In the case of a typical child there is plenty of information available to serve as a blueprint for his or her growth. I recall reading those "What to Expect When You Are Expecting" books during the first few years of our daughter's life. With an exceptional child there are no master drawings, no detailed specifics of how to get from point A to point B. Instead there is an ever-changing environment with few clear answers and difficult choices that involve creative thought, an adaptable mindset, and willingness to endure physically (and emotionally) challenging hardships.

This was made very clear to me this morning as I surveyed the work I've completed over the first few weeks. When I started I honestly didn't know if I had it in me to actually do a good job of painting. Yeah I am an acrylic painter by trade but this house painting stuff is a completely different animal! Also I found it difficult to know where to begin. We're talking a repaint on an entire house inside and out with other skilled workers needing to complete their work as well. To say it seemed like a confusing mess would be like saying Tiger Woods has a slight image problem at the moment.

Essentially I just followed my intuition (and a few hints from the homeowner about what she wanted completed first) and just started. The first few days it didn't feel like I was accomplishing a whole lot - doing a good paint job involves a great deal of preparation before applying that first coat of paint. I also got to know my coworkers who have been most helpful in communicating and organizing our goals so that we all work efficiently.

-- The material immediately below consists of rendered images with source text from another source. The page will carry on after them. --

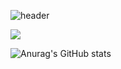![header](https://capsule-render.vercel.app/api?type=Waving&color=auto&height=300&section=header&text=Hello!👋&fontSize=90&\ntext=MyNameIsChoiEuiCheon!&fontSize=40)

<img src="https://img.shields.io/badge/JavaScript-F7DF1E?style=flat-square&logo=JavaScript&logoColor=000000"/>

![Anurag's GitHub stats](https://github-readme-stats.vercel.app/api?username=ChoiEuiCheon&show_icons=true&theme=radical)
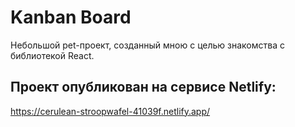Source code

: # Kanban Board 
Небольшой pet-проект, созданный мною с целью знакомства с библиотекой React.

## Проект опубликован на сервисе Netlify:
https://cerulean-stroopwafel-41039f.netlify.app/
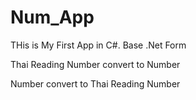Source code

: # Num_App
THis is My First App in C#.
Base .Net Form


Thai Reading Number convert to Number 

Number convert to Thai Reading Number 

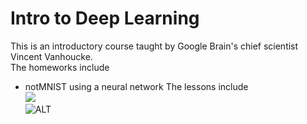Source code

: # Intro to Deep Learning 
This is an introductory course taught by Google Brain's chief scientist Vincent Vanhoucke.  
The homeworks include
- notMNIST using a neural network
The lessons include  
![](https://github.com/Vishal-V/100-Days-of-ML-Code/blob/deep-learning/Intro%20to%20Deep%20Learning%20(Udacity)/Intro%20to%20Tensorflow/image/notmnist.png)  
![ALT](https://github.com/Vishal-V/100-Days-of-ML-Code/blob/deep-learning/Intro%20to%20Deep%20Learning%20(Udacity)/Intro%20to%20Tensorflow/image/Mean_Variance_Image.png)
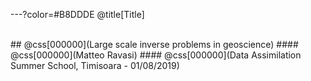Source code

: ---?color=#B8DDDE
@title[Title]

<br>
## @css[000000](Large scale inverse problems in geoscience)
#### @css[000000](Matteo Ravasi)
#### @css[000000](Data Assimilation Summer School, Timisoara - 01/08/2019)
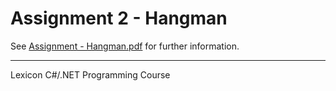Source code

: # Assignment 2 - Hangman

See [Assignment - Hangman.pdf](./Assignment%20-%20Hangman.pdf) for further information.

---
Lexicon C#/.NET Programming Course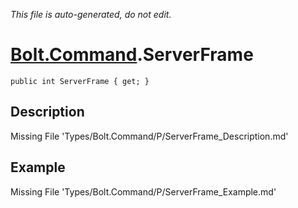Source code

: *This file is auto-generated, do not edit.*

# [Bolt.Command](Types/Bolt.Command.md).ServerFrame
`public int ServerFrame { get; }`
## Description
Missing File 'Types/Bolt.Command/P/ServerFrame_Description.md'
## Example
Missing File 'Types/Bolt.Command/P/ServerFrame_Example.md'
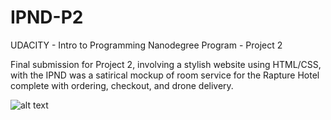 # IPND-P2
UDACITY - Intro to Programming Nanodegree Program - Project 2

Final submission for Project 2, involving a stylish website using HTML/CSS, with the IPND was a satirical mockup of room service for the Rapture Hotel complete with ordering, checkout, and drone delivery.

![alt text](https://github.com/linuxnomad/IPND-P2/blob/master/screenshot.PNG)

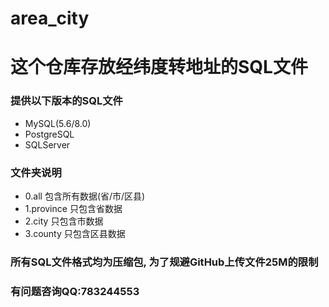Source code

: # area_city

# 这个仓库存放经纬度转地址的SQL文件

### 提供以下版本的SQL文件
+ MySQL(5.6/8.0)
+ PostgreSQL
+ SQLServer

### 文件夹说明
+ 0.all         包含所有数据(省/市/区县)
+ 1.province    只包含省数据
+ 2.city        只包含市数据
+ 3.county      只包含区县数据

### 所有SQL文件格式均为压缩包, 为了规避GitHub上传文件25M的限制

### 有问题咨询QQ:783244553

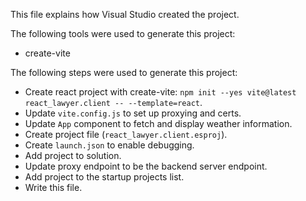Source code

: This file explains how Visual Studio created the project.

The following tools were used to generate this project:
- create-vite

The following steps were used to generate this project:
- Create react project with create-vite: `npm init --yes vite@latest react_lawyer.client -- --template=react`.
- Update `vite.config.js` to set up proxying and certs.
- Update `App` component to fetch and display weather information.
- Create project file (`react_lawyer.client.esproj`).
- Create `launch.json` to enable debugging.
- Add project to solution.
- Update proxy endpoint to be the backend server endpoint.
- Add project to the startup projects list.
- Write this file.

So as I finished cleaing up today I felt a sense of pride and confidence that I didn't have two and a half weeks ago. That feeling was not unlike the one Joan and I felt back in October when we celebrated Ben's tenth birthday. It was amazing to appreciate the "work" we have done ourselves toiling a decade without a blueprint. "The Work of Art" that continues to evolve into something we never could imagine keeps us on guard. He also keeps us focused on being Hopeful Parents.